(Extracted entries)

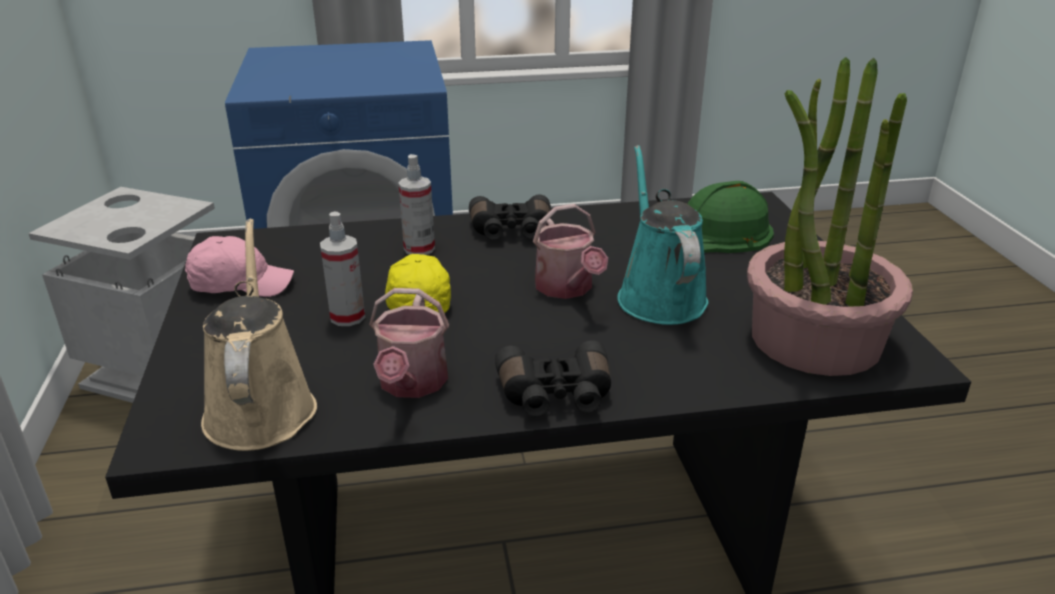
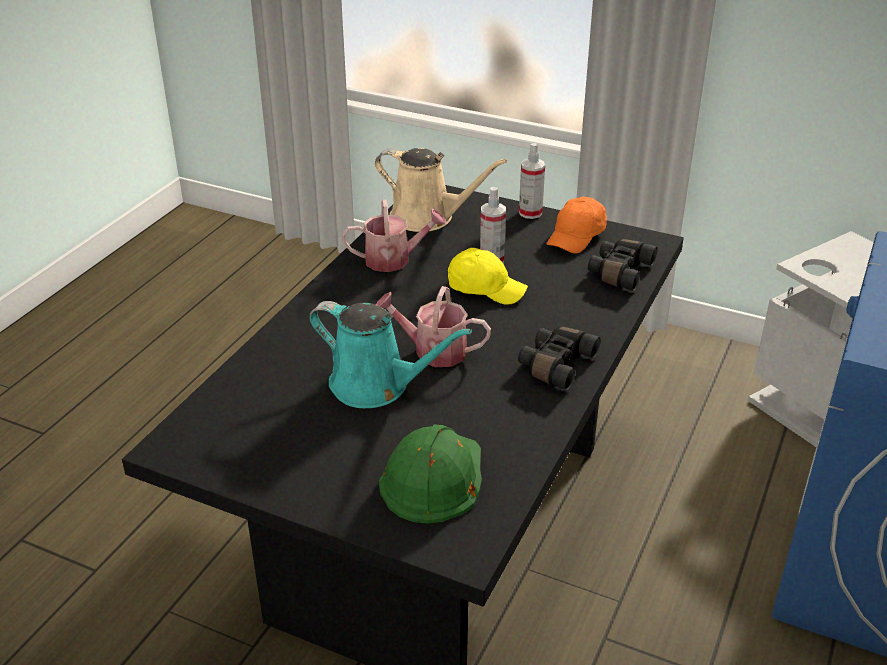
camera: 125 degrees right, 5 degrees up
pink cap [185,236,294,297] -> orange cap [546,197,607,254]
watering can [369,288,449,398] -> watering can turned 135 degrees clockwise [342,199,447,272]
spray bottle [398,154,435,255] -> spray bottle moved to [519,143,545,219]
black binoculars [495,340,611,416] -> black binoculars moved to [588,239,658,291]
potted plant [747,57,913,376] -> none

(End Extracted entries)
(Extracted entries)

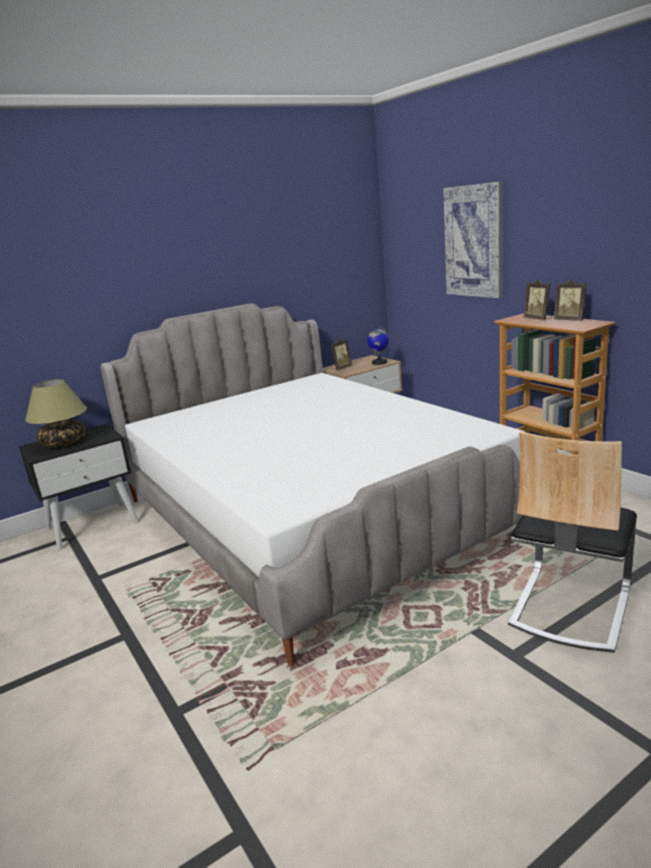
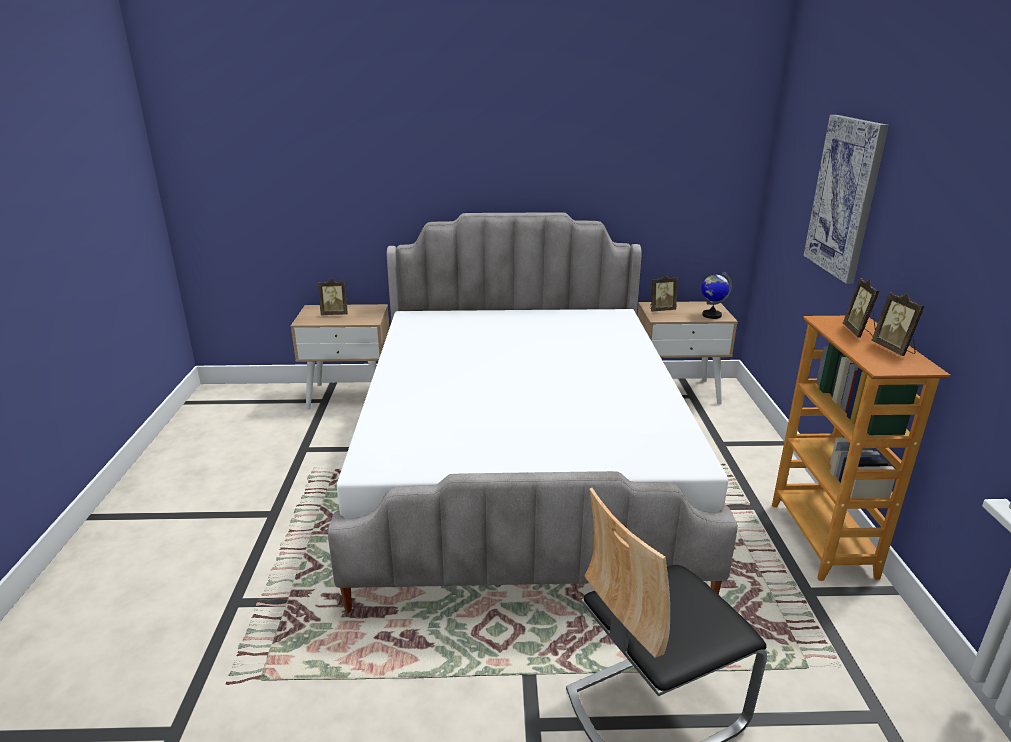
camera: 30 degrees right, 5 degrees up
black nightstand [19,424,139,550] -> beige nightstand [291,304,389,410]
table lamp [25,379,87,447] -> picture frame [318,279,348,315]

(End Extracted entries)
(Extracted entries)

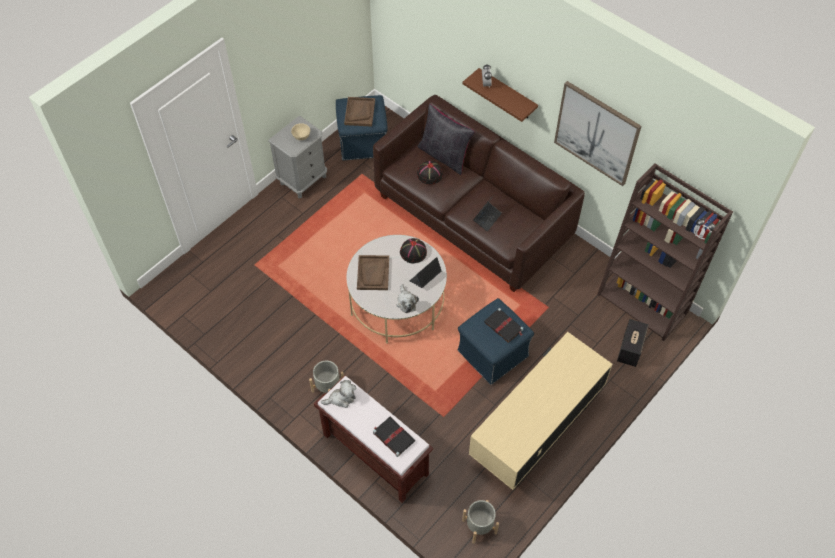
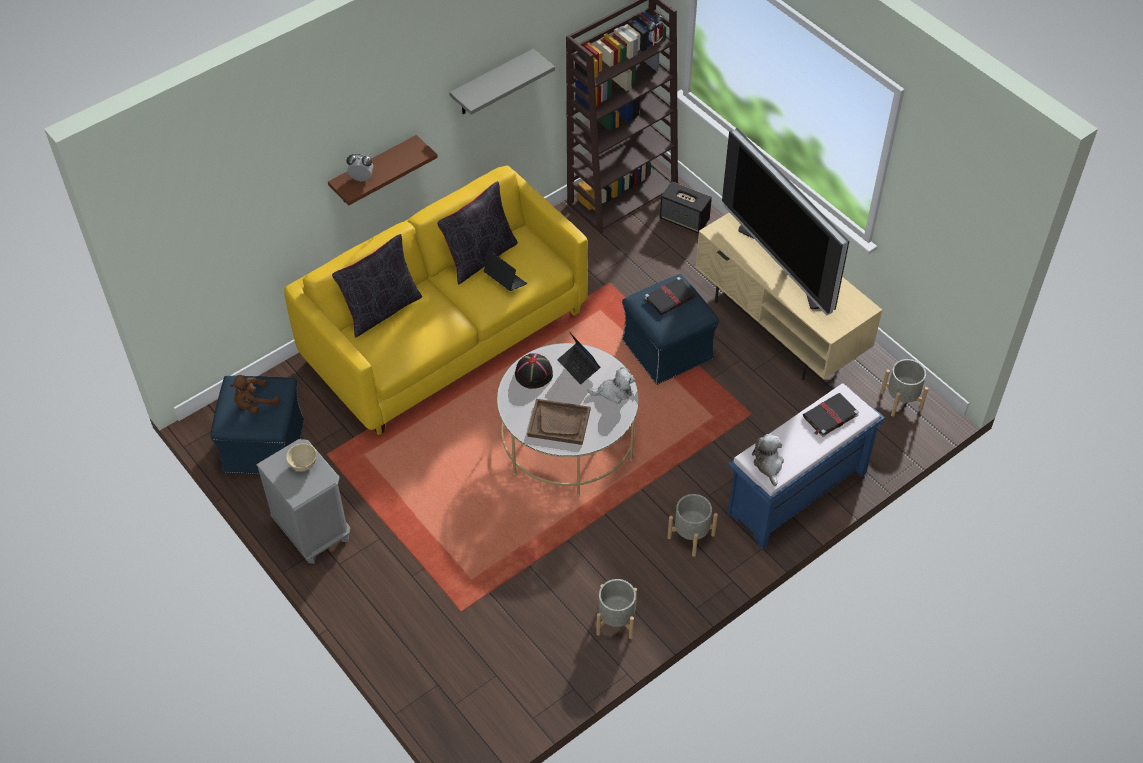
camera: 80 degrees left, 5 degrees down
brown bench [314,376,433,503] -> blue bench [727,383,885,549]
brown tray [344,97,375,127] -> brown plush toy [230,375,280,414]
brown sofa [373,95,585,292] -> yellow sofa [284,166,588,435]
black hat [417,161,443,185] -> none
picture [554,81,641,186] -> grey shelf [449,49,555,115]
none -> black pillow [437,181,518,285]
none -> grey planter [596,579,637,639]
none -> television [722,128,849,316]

(End Extracted entries)

- **What to work on**
Using the entries above, output exactly the lines between the line holding "pink cap [185,236,294,297]" and the line holding "potted plant [747,57,913,376] -> none", end lines included, and nothing more.

- **Answer to this problem**
pink cap [185,236,294,297] -> orange cap [546,197,607,254]
watering can [369,288,449,398] -> watering can turned 135 degrees clockwise [342,199,447,272]
spray bottle [398,154,435,255] -> spray bottle moved to [519,143,545,219]
black binoculars [495,340,611,416] -> black binoculars moved to [588,239,658,291]
potted plant [747,57,913,376] -> none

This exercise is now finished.